Scan the records below. List lines holding "buttons".

*** Opening of EXTRACTED RECORDS ***

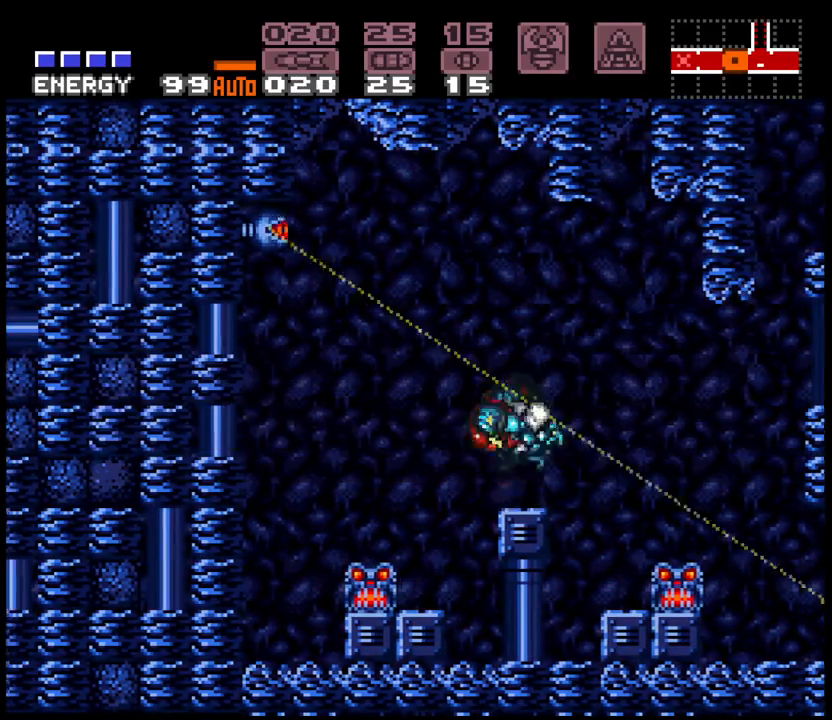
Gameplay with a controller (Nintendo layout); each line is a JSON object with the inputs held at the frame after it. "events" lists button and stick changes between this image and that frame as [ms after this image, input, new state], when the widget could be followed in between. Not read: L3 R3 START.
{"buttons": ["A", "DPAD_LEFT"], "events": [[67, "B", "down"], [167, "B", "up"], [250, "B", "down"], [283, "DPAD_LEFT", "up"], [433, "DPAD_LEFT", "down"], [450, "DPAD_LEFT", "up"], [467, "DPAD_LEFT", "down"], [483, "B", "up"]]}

*** Close of EXTRACTED RECORDS ***
*** Opening of EXTRACTED RECORDS ***

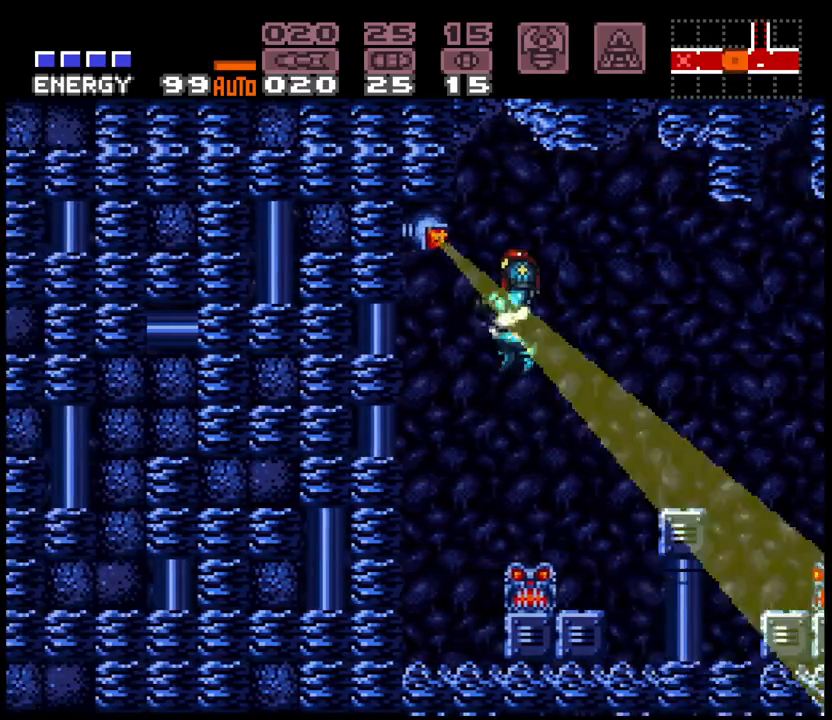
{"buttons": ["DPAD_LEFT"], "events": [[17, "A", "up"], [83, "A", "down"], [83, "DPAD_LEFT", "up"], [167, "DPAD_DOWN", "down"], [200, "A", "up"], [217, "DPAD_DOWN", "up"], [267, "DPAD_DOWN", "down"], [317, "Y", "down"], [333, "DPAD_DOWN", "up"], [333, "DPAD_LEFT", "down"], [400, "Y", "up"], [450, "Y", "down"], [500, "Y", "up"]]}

*** Close of EXTRACTED RECORDS ***
*** Opening of EXTRACTED RECORDS ***

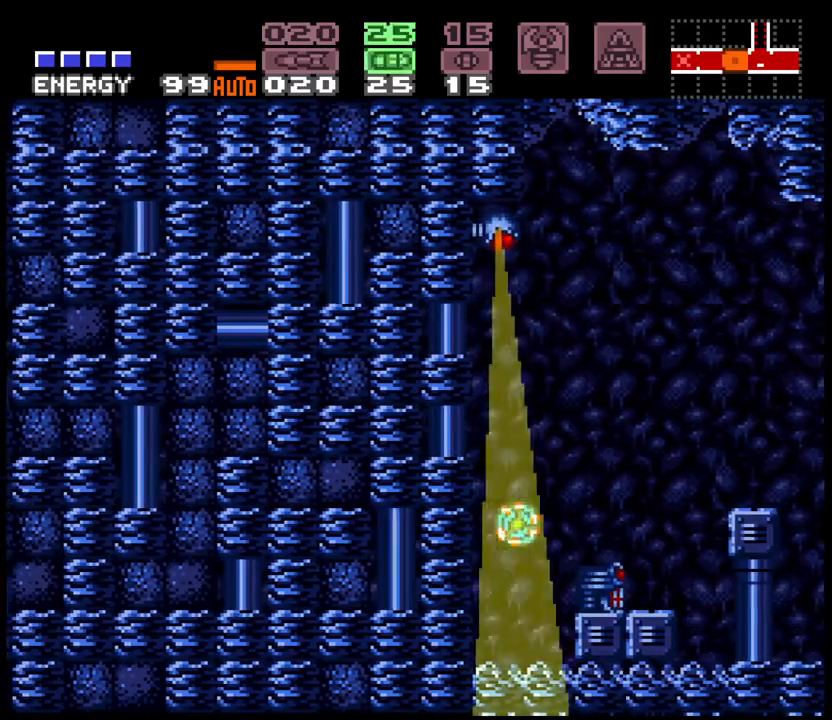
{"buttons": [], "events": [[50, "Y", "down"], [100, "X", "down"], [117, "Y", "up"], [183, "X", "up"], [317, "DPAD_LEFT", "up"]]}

*** Close of EXTRACTED RECORDS ***

*OUTPUT OF THE EXERCISE*.
{"buttons": ["A", "DPAD_LEFT"], "events": [[67, "B", "down"], [167, "B", "up"], [250, "B", "down"], [283, "DPAD_LEFT", "up"], [433, "DPAD_LEFT", "down"], [450, "DPAD_LEFT", "up"], [467, "DPAD_LEFT", "down"], [483, "B", "up"]]}
{"buttons": ["DPAD_LEFT"], "events": [[17, "A", "up"], [83, "A", "down"], [83, "DPAD_LEFT", "up"], [167, "DPAD_DOWN", "down"], [200, "A", "up"], [217, "DPAD_DOWN", "up"], [267, "DPAD_DOWN", "down"], [317, "Y", "down"], [333, "DPAD_DOWN", "up"], [333, "DPAD_LEFT", "down"], [400, "Y", "up"], [450, "Y", "down"], [500, "Y", "up"]]}
{"buttons": [], "events": [[50, "Y", "down"], [100, "X", "down"], [117, "Y", "up"], [183, "X", "up"], [317, "DPAD_LEFT", "up"]]}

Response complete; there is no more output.